WHAT TO PRODUCE:
Go through the entries and copy every one exactly.
[Opening DATA FOR ANALYSIS section]
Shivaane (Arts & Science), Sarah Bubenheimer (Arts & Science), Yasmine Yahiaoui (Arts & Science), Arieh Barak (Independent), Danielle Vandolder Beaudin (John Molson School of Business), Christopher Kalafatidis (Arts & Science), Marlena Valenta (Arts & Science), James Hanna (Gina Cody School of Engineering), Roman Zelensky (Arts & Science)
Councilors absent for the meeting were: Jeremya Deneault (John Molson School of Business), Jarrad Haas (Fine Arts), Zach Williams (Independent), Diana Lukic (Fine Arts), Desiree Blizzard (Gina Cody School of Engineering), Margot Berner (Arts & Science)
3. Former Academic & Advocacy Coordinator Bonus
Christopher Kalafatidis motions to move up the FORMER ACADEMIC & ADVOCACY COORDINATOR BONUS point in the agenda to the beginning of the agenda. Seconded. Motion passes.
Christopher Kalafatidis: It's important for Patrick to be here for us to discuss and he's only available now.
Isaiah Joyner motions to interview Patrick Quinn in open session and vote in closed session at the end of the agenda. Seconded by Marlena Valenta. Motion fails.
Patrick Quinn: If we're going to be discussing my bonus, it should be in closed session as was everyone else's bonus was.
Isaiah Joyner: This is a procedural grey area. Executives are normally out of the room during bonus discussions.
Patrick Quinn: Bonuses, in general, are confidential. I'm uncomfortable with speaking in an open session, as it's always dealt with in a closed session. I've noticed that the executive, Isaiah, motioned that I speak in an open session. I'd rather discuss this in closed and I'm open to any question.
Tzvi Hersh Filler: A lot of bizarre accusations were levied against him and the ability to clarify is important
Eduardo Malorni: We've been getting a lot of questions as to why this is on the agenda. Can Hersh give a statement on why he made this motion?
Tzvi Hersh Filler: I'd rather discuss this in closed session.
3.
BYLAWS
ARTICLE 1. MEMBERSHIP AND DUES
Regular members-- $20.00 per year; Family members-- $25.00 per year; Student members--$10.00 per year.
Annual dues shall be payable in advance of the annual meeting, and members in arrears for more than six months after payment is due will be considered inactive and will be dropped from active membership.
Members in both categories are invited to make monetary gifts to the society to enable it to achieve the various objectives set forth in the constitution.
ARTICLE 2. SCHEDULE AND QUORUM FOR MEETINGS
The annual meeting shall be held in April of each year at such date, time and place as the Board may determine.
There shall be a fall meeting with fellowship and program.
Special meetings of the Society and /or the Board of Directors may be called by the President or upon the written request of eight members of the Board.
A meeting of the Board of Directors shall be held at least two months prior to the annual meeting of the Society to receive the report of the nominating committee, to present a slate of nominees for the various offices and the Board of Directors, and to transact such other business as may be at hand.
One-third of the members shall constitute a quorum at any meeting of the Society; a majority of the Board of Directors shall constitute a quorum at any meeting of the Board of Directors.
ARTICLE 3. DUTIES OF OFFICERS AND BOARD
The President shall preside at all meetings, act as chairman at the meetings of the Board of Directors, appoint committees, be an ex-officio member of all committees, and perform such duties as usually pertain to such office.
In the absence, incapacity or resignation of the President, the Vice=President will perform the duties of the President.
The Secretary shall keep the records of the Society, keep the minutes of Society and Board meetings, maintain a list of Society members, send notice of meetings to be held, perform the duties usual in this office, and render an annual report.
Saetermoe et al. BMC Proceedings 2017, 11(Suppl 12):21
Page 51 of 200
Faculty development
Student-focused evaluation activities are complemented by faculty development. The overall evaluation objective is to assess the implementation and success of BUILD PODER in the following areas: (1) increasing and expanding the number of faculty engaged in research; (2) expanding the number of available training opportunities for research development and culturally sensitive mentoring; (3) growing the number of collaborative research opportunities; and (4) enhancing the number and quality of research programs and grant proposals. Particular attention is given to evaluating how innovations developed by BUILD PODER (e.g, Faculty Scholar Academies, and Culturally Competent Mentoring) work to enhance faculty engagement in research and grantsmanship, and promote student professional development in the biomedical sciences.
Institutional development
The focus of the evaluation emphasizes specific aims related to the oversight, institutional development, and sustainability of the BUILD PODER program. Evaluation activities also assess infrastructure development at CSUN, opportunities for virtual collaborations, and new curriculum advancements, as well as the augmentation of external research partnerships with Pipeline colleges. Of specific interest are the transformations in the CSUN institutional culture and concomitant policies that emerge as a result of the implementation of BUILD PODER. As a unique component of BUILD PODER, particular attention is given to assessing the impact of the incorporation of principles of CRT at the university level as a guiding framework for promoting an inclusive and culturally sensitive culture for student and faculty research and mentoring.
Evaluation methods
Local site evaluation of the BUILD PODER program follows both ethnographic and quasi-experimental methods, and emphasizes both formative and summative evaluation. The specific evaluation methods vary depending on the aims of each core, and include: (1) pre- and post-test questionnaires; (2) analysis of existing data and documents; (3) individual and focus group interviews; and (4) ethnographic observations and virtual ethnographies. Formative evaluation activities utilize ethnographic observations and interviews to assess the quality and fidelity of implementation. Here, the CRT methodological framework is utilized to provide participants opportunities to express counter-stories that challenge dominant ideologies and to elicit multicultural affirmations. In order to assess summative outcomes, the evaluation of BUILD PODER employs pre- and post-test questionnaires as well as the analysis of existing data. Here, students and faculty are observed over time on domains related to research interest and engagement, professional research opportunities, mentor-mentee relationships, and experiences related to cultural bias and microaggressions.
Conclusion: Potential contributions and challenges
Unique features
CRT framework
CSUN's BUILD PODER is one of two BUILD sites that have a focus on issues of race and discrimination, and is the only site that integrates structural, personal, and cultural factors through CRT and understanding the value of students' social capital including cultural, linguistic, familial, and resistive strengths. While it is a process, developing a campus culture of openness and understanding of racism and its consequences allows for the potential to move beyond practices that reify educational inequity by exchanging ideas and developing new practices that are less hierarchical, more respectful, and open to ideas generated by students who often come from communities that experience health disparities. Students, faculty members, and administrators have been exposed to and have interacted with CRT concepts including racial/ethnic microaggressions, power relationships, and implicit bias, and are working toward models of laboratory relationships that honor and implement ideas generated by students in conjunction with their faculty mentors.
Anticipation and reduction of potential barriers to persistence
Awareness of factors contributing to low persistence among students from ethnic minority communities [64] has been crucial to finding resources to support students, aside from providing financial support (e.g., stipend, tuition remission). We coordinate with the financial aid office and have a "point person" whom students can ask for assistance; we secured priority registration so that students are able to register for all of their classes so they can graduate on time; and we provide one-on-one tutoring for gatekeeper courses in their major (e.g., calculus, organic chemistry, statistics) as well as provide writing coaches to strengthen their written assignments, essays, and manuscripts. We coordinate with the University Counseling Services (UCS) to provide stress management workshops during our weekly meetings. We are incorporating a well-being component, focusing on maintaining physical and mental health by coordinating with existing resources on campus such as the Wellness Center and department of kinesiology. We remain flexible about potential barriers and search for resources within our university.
[Closing DATA FOR ANALYSIS section]
RESULT OF THIS EXERCISE:
Shivaane (Arts & Science), Sarah Bubenheimer (Arts & Science), Yasmine Yahiaoui (Arts & Science), Arieh Barak (Independent), Danielle Vandolder Beaudin (John Molson School of Business), Christopher Kalafatidis (Arts & Science), Marlena Valenta (Arts & Science), James Hanna (Gina Cody School of Engineering), Roman Zelensky (Arts & Science)
Councilors absent for the meeting were: Jeremya Deneault (John Molson School of Business), Jarrad Haas (Fine Arts), Zach Williams (Independent), Diana Lukic (Fine Arts), Desiree Blizzard (Gina Cody School of Engineering), Margot Berner (Arts & Science)
3. Former Academic & Advocacy Coordinator Bonus
Christopher Kalafatidis motions to move up the FORMER ACADEMIC & ADVOCACY COORDINATOR BONUS point in the agenda to the beginning of the agenda. Seconded. Motion passes.
Christopher Kalafatidis: It's important for Patrick to be here for us to discuss and he's only available now.
Isaiah Joyner motions to interview Patrick Quinn in open session and vote in closed session at the end of the agenda. Seconded by Marlena Valenta. Motion fails.
Patrick Quinn: If we're going to be discussing my bonus, it should be in closed session as was everyone else's bonus was.
Isaiah Joyner: This is a procedural grey area. Executives are normally out of the room during bonus discussions.
Patrick Quinn: Bonuses, in general, are confidential. I'm uncomfortable with speaking in an open session, as it's always dealt with in a closed session. I've noticed that the executive, Isaiah, motioned that I speak in an open session. I'd rather discuss this in closed and I'm open to any question.
Tzvi Hersh Filler: A lot of bizarre accusations were levied against him and the ability to clarify is important
Eduardo Malorni: We've been getting a lot of questions as to why this is on the agenda. Can Hersh give a statement on why he made this motion?
Tzvi Hersh Filler: I'd rather discuss this in closed session.
3.
BYLAWS
ARTICLE 1. MEMBERSHIP AND DUES
Regular members-- $20.00 per year; Family members-- $25.00 per year; Student members--$10.00 per year.
Annual dues shall be payable in advance of the annual meeting, and members in arrears for more than six months after payment is due will be considered inactive and will be dropped from active membership.
Members in both categories are invited to make monetary gifts to the society to enable it to achieve the various objectives set forth in the constitution.
ARTICLE 2. SCHEDULE AND QUORUM FOR MEETINGS
The annual meeting shall be held in April of each year at such date, time and place as the Board may determine.
There shall be a fall meeting with fellowship and program.
Special meetings of the Society and /or the Board of Directors may be called by the President or upon the written request of eight members of the Board.
A meeting of the Board of Directors shall be held at least two months prior to the annual meeting of the Society to receive the report of the nominating committee, to present a slate of nominees for the various offices and the Board of Directors, and to transact such other business as may be at hand.
One-third of the members shall constitute a quorum at any meeting of the Society; a majority of the Board of Directors shall constitute a quorum at any meeting of the Board of Directors.
ARTICLE 3. DUTIES OF OFFICERS AND BOARD
The President shall preside at all meetings, act as chairman at the meetings of the Board of Directors, appoint committees, be an ex-officio member of all committees, and perform such duties as usually pertain to such office.
In the absence, incapacity or resignation of the President, the Vice=President will perform the duties of the President.
The Secretary shall keep the records of the Society, keep the minutes of Society and Board meetings, maintain a list of Society members, send notice of meetings to be held, perform the duties usual in this office, and render an annual report.
Saetermoe et al. BMC Proceedings 2017, 11(Suppl 12):21
Page 51 of 200
Faculty development
Student-focused evaluation activities are complemented by faculty development. The overall evaluation objective is to assess the implementation and success of BUILD PODER in the following areas: (1) increasing and expanding the number of faculty engaged in research; (2) expanding the number of available training opportunities for research development and culturally sensitive mentoring; (3) growing the number of collaborative research opportunities; and (4) enhancing the number and quality of research programs and grant proposals. Particular attention is given to evaluating how innovations developed by BUILD PODER (e.g, Faculty Scholar Academies, and Culturally Competent Mentoring) work to enhance faculty engagement in research and grantsmanship, and promote student professional development in the biomedical sciences.
Institutional development
The focus of the evaluation emphasizes specific aims related to the oversight, institutional development, and sustainability of the BUILD PODER program. Evaluation activities also assess infrastructure development at CSUN, opportunities for virtual collaborations, and new curriculum advancements, as well as the augmentation of external research partnerships with Pipeline colleges. Of specific interest are the transformations in the CSUN institutional culture and concomitant policies that emerge as a result of the implementation of BUILD PODER. As a unique component of BUILD PODER, particular attention is given to assessing the impact of the incorporation of principles of CRT at the university level as a guiding framework for promoting an inclusive and culturally sensitive culture for student and faculty research and mentoring.
Evaluation methods
Local site evaluation of the BUILD PODER program follows both ethnographic and quasi-experimental methods, and emphasizes both formative and summative evaluation. The specific evaluation methods vary depending on the aims of each core, and include: (1) pre- and post-test questionnaires; (2) analysis of existing data and documents; (3) individual and focus group interviews; and (4) ethnographic observations and virtual ethnographies. Formative evaluation activities utilize ethnographic observations and interviews to assess the quality and fidelity of implementation. Here, the CRT methodological framework is utilized to provide participants opportunities to express counter-stories that challenge dominant ideologies and to elicit multicultural affirmations. In order to assess summative outcomes, the evaluation of BUILD PODER employs pre- and post-test questionnaires as well as the analysis of existing data. Here, students and faculty are observed over time on domains related to research interest and engagement, professional research opportunities, mentor-mentee relationships, and experiences related to cultural bias and microaggressions.
Conclusion: Potential contributions and challenges
Unique features
CRT framework
CSUN's BUILD PODER is one of two BUILD sites that have a focus on issues of race and discrimination, and is the only site that integrates structural, personal, and cultural factors through CRT and understanding the value of students' social capital including cultural, linguistic, familial, and resistive strengths. While it is a process, developing a campus culture of openness and understanding of racism and its consequences allows for the potential to move beyond practices that reify educational inequity by exchanging ideas and developing new practices that are less hierarchical, more respectful, and open to ideas generated by students who often come from communities that experience health disparities. Students, faculty members, and administrators have been exposed to and have interacted with CRT concepts including racial/ethnic microaggressions, power relationships, and implicit bias, and are working toward models of laboratory relationships that honor and implement ideas generated by students in conjunction with their faculty mentors.
Anticipation and reduction of potential barriers to persistence
Awareness of factors contributing to low persistence among students from ethnic minority communities [64] has been crucial to finding resources to support students, aside from providing financial support (e.g., stipend, tuition remission). We coordinate with the financial aid office and have a "point person" whom students can ask for assistance; we secured priority registration so that students are able to register for all of their classes so they can graduate on time; and we provide one-on-one tutoring for gatekeeper courses in their major (e.g., calculus, organic chemistry, statistics) as well as provide writing coaches to strengthen their written assignments, essays, and manuscripts. We coordinate with the University Counseling Services (UCS) to provide stress management workshops during our weekly meetings. We are incorporating a well-being component, focusing on maintaining physical and mental health by coordinating with existing resources on campus such as the Wellness Center and department of kinesiology. We remain flexible about potential barriers and search for resources within our university.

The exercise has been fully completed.